As I have said many times on this forum, GUI is suitable for interactions between humans and computers when those interactions are inherently graphical. But GUI is not a good way to *automate* processes that the computer can do by itself.

>   2. If repetition is the problem, why the defense of the current
>   workflow that requires repetition of the task of putting in pieces of
>   spice script in different pretty little boxes ?

For a subcircuit schematic you need a box that effectively says "this is a subcircuit with name...". Other than that, you need no boxes, although sometimes they are convenient. So your problem would seem to be that you don't understand the toolkit. Perhaps the documentation needs improving.

Grab the "development project" from http://www.gedasymbols.org/user/john_doty/models/opamp/index.html and try it out. It's pretty easy, I think, although at this level of simplicity you don't really see the full power of a scripted gEDA flow. A few "pretty little boxes" in the schematics, but they were hardly difficult to create.
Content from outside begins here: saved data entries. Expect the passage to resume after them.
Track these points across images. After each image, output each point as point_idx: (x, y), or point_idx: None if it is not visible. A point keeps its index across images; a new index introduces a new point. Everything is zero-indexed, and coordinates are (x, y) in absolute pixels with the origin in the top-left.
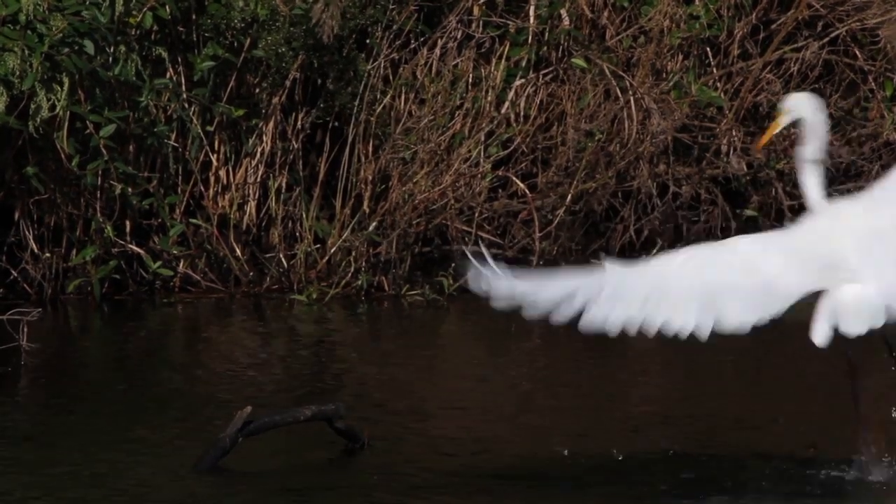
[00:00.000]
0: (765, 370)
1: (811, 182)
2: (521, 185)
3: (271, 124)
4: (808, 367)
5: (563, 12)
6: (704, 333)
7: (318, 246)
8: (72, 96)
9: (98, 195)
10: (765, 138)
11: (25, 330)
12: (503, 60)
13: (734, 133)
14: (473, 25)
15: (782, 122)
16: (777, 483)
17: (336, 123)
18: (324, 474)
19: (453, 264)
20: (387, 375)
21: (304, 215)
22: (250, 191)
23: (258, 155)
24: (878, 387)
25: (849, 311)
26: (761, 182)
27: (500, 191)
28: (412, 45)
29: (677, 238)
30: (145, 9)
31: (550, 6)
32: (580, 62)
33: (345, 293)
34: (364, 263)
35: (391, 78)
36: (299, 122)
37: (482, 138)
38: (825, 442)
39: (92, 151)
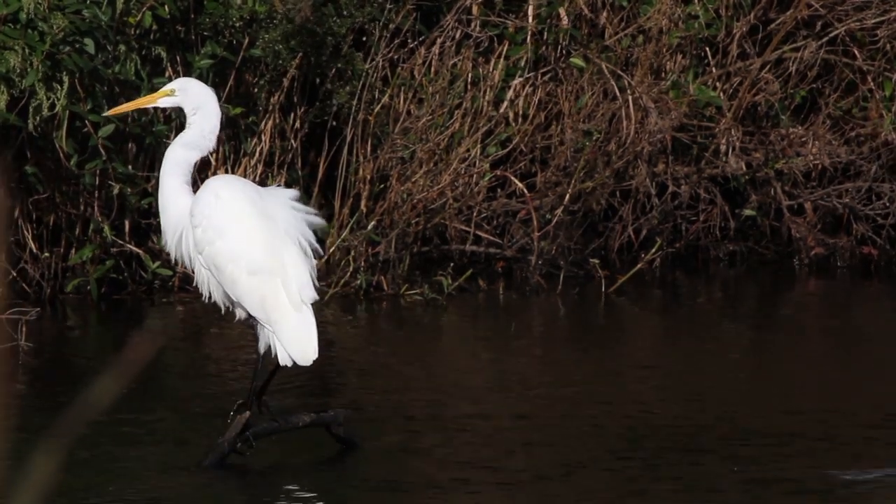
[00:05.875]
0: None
1: (181, 171)
2: (520, 184)
3: (270, 123)
4: (810, 365)
5: (562, 12)
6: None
7: None
8: (71, 95)
9: (97, 195)
10: (128, 107)
11: (24, 329)
12: (502, 60)
13: (733, 133)
14: (472, 25)
15: (164, 102)
16: (777, 482)
17: (334, 123)
18: (322, 474)
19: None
20: (386, 374)
21: None
22: None
23: (257, 154)
24: None
25: None
26: (760, 182)
27: (498, 190)
28: (410, 45)
29: (676, 238)
30: (145, 8)
31: (549, 6)
32: (578, 62)
33: (344, 293)
34: (363, 263)
35: (389, 77)
36: (298, 122)
37: (480, 138)
38: (830, 433)
39: (91, 151)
The two in the top level schematic could be combined if I wanted, so there'd just be one per schematic.

For one of my projects, I have a specialized program (not part of gEDA) that creates an elaborate simulation script, typically ~500 kilobytes, mostly PWM() source data. All I have to do is type "make chaintest" and the Makefile generates the simulation netlists from the gEDA schematics, runs the program to create the simulation script, concatenates the generated simulation script and another much simpler fixed script to the top level netlist, invokes ngspice, and when that finishes runs a pipeline of specialized programs to reduce the massive output of ngspice (up to 20 megabytes, depending on parameters) in this particular case to something humanly understandable. You can't set this kind of thing up effectively with a GUI.

> Even MacSpice is better
>   than that.
> 
>> 
>>  You do have an interesting definition of productivity then. But no
>>  matter.
> 
>     Given that I've designed 6000 transistor VLSI chips and 1000
>     component circuit boards with gschem, I think I understand its
>     productivity. You have to use the power of the toolkit, not struggle
>     against it.
> 
>   Or use a better toolkit that takes that needless, wasteful, and
>   professionally irrelevant struggle out of the equation.

If you're struggling, you're not using the tool effectively. Show us your work. We can help you, and when we figure out why you're puzzled maybe we can improve the documentation.

John Doty              Noqsi Aerospace, Ltd.